Some of the largest and most sophisticated fortresses in the Western Hemisphere can be found in Haiti, of which the most famous is Citadelle Laferrière. Located in the north of the country, this defense network was built not by the powerful French Empire that ruled this lucrative colony with an iron first, but by the newly freed Haitians themselves.
Shortly after achieving independence in the early 19th century, Henri Christophe, a former slave and key leader in the Haitian Revolution, briefly took control of the northern part of the country as a self-appointed king. Like most Haitians, he knew full well how shaky the country’s newfound freedom was: it was second only to the United States in liberating itself from European colonialism in the hemisphere. It was history’s first successful slave revolt and first black republic, having managed to fight off three leading powers (France, Britain, and Spain). Needless to say, these factors did not endear the Haitians to the European-dominated global system.
Moreover, having been the world’s most valuable colony, thanks to its highly sought-after sugar crop, the Haitians expected France or another power (including the U.S.) to make an attempt on recapturing its billion-dollar economy.

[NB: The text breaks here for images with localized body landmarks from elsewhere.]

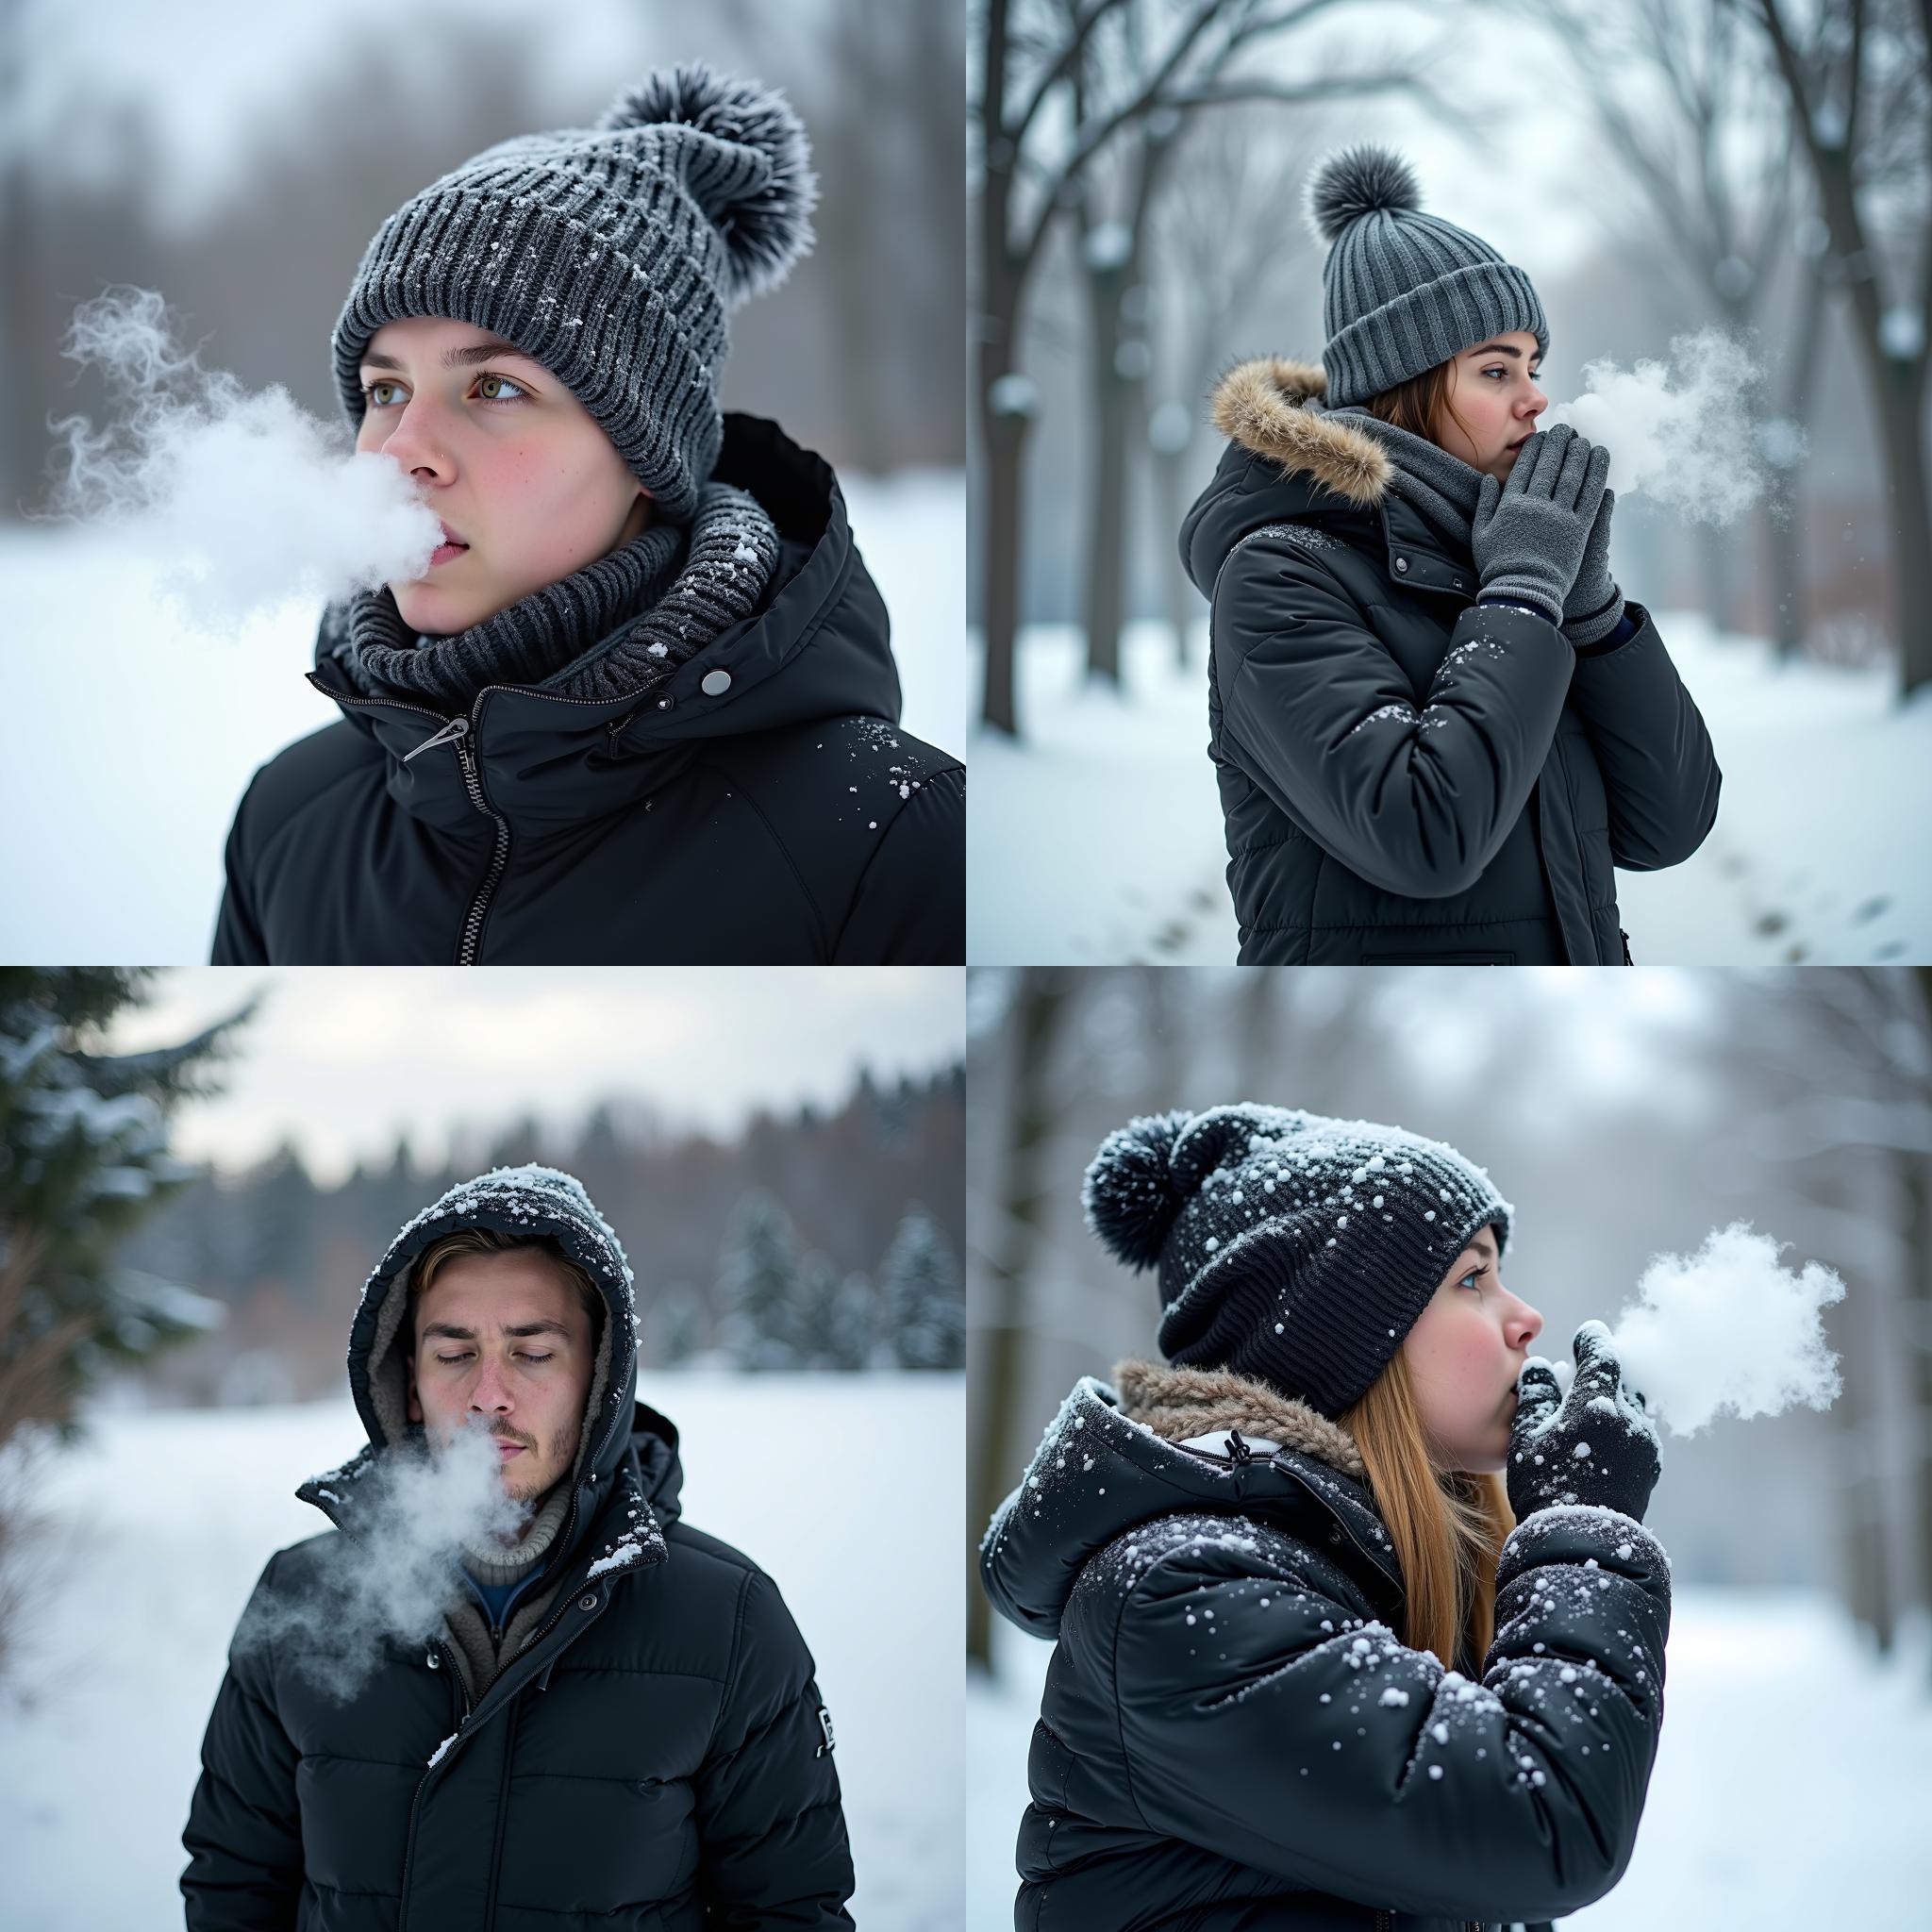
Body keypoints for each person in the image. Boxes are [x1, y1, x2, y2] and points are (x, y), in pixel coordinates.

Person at [212, 64, 963, 965]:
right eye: (384, 390)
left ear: (646, 455)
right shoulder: (287, 817)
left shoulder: (889, 834)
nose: (402, 449)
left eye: (492, 386)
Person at [980, 1104, 1670, 1930]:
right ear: (1339, 1338)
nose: (1527, 1319)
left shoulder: (1376, 1575)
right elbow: (1546, 1824)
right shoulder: (1179, 1596)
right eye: (1472, 1280)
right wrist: (1584, 1522)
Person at [182, 1164, 854, 1929]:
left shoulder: (728, 1621)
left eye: (532, 1353)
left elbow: (792, 1911)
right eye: (454, 1352)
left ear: (598, 1381)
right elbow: (232, 1887)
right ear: (406, 1381)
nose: (488, 1394)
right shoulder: (302, 1599)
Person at [1179, 143, 1719, 965]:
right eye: (1496, 370)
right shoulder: (1280, 575)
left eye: (1534, 365)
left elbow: (1667, 828)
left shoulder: (1499, 559)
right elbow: (1425, 833)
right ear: (1404, 389)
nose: (1537, 396)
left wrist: (1590, 612)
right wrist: (1524, 592)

Hence projects like Citadelle Laferrière, strategically placed along the part of the country facing the Atlantic (e.g. the U.S. and Europe). A UNESCO World Heritage Site and an enduring national symbol of Haiti, it spans 108,000 square feet atop a 3,000-foot mountain. The complex was designed to accommodate over 5,000 defenders for at least one year, and included a palace, troop quarters, gunpowder room, stockpile of cannonballs (still present), bathing rooms, and a bakery.